Text passage:
<<<<

Accounting Branch Chief

Securities and Exchange Commission

100 F Street, N.E.

Washington, D.C. 20549

 

 

Re:

Automatic Data Processing, Inc.

 

Form 10-K for the fiscal year ended June 30, 2007

Filed August 29, 2007

Form 10-Q for the Quarterly Period Ended December 31, 2007

Filed February 11, 2008

File No. 001-05397

 

Dear Mr. Krikorian:

 

Set forth below is a follow-up to our letter filed on March 7, 2008 that responded to the comments raised in your letter dated February 22, 2008 (the “Comment Letter”). Automatic Data Processing, Inc. (the “Company” or “ADP”) acknowledges that it is responsible for the adequacy and accuracy of the disclosures in its Annual Report on Form 10-K for the fiscal year ended June 30, 2007, which was filed on August 29, 2007, and the Quarterly Report on Form 10-Q for the quarterly period ended December 31, 2007, which was filed on February 11, 2008. The Company understands that the comments of the staff (the “Staff”) of the Securities and Exchange Commission (the “Commission”) do not foreclose the Commission from taking any action with respect to the filing. The Company also acknowledges that it may not assert Staff comments as a defense in any proceeding initiated by the Commission or any person under the federal securities laws of the United States.

 

Unless otherwise noted below, terms used herein without definition have the same meanings assigned to them in the Annual Report on Form 10-K for the fiscal year ended June 30, 2007 or the Quarterly Report on Form 10-Q for the quarterly period ended December 31, 2007.

 

Form 10-K for the Fiscal Year Ended June 30, 2007

 

Financial Statements and Supplementary Data

 

Consolidated Balance Sheets, page 41

 

1. As noted from our conference call on February 19, 2008, you indicated that you would consider revising your presentation to include funds held for clients and client funds obligations within current assets and current liabilities, respectively, on your consolidated balance sheets. Please provide an analysis that supports this presentation and that considers the terms and conditions associated with your funds held for clients and client funds obligations.

>>>>

Study questions:
[a] List every term that the ADP letter to the SEC defines by placing it in quotation marks inside parentheses.
[b] Write the next part of the ADP letter to the SEC, starting right after its final sentence.

Data segment:
<<<<

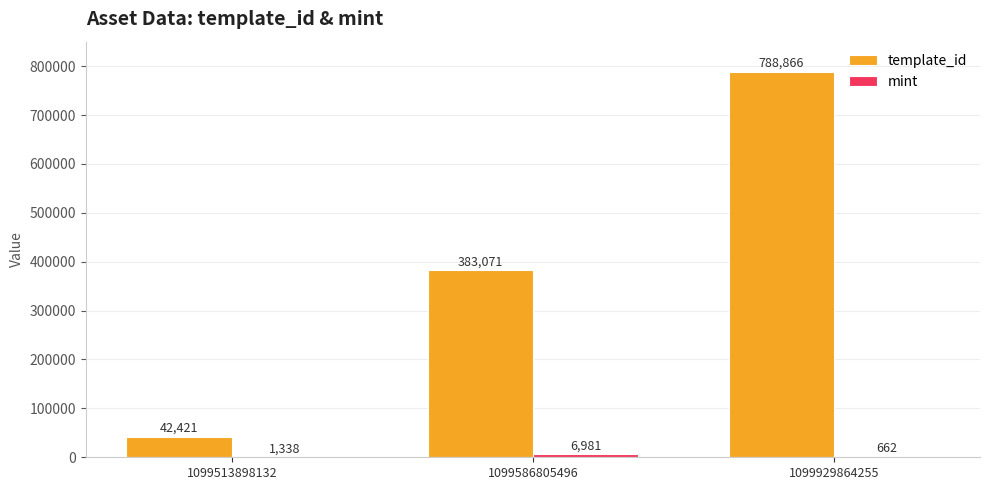

What is the sum of the template_id values at 1099513898132 and 1099929864255?

831287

>>>>

Answers by item:
[a] Comment Letter, Company, ADP, Staff, Commission

[b]
 

RESPONSE:

 

In light of the conference call between the Staff and our independent registered public accounting firm, Deloitte and Touche LLP, held on April 7, 2008, we would like to clarify the changes that we will make to our prospective filings. As previously communicated in our response letter dated March 7, 2008, we plan to include our funds held for clients and our client funds obligations within current assets and current liabilities, respectively, on our Consolidated Balance Sheets for all periods presented in prospective filings. Please refer to Appendix A to this letter for the proposed presentation of our Consolidated Balance Sheets that we will include in all future filings. We will also clarify our disclosure regarding our intent to restrict the use of the funds held for clients. Please refer to Appendix B to this letter for the proposed disclosure that we will include in all future filings. Lastly, as a result of this balance sheet reclassification, we will also include in the Quarterly Report on Form 10-Q for the quarterly period ended March 31, 2008 an additional footnote in the Notes to the Consolidated Financial Statements explaining the impact of such reclassifications on the periods presented in our Annual Report on Form 10-K for the fiscal year ended June 30, 2007. Please refer to Appendix C to this letter for the proposed disclosure.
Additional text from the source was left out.